What is needed is an exact copy of the records below, without the pictures.

[Provided information]:
#####

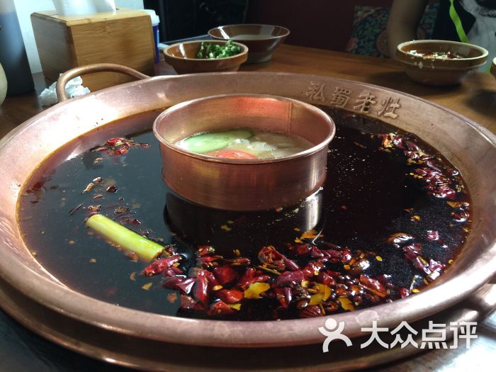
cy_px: 186
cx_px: 248
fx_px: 416
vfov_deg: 48.2
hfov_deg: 61.7
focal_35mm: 29
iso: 40
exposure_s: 1/15
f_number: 2.2
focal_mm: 4.15
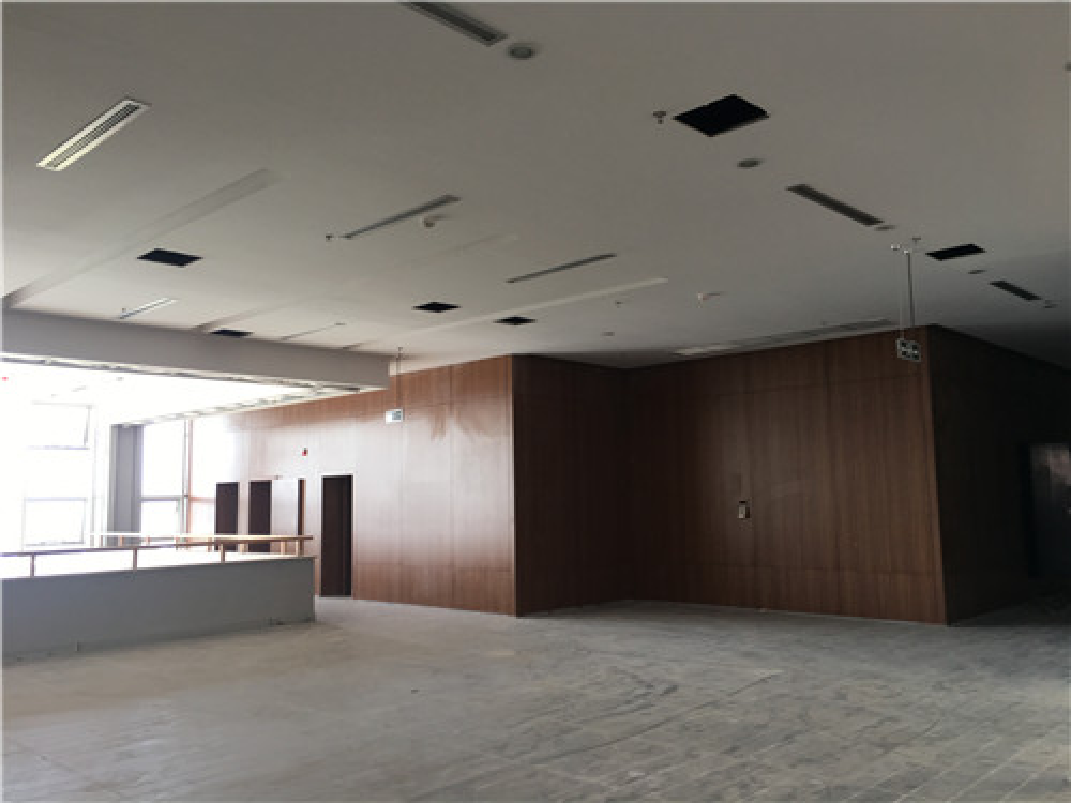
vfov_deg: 48.2
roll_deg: +0.5
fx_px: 897
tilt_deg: +6.3
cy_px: 402
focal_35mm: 29
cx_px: 536
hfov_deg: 61.7
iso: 32
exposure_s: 1/50
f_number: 2.2
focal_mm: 4.15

#####

[Exercise answer]:
cy_px: 186
cx_px: 248
fx_px: 416
vfov_deg: 48.2
hfov_deg: 61.7
focal_35mm: 29
iso: 40
exposure_s: 1/15
f_number: 2.2
focal_mm: 4.15
vfov_deg: 48.2
roll_deg: +0.5
fx_px: 897
tilt_deg: +6.3
cy_px: 402
focal_35mm: 29
cx_px: 536
hfov_deg: 61.7
iso: 32
exposure_s: 1/50
f_number: 2.2
focal_mm: 4.15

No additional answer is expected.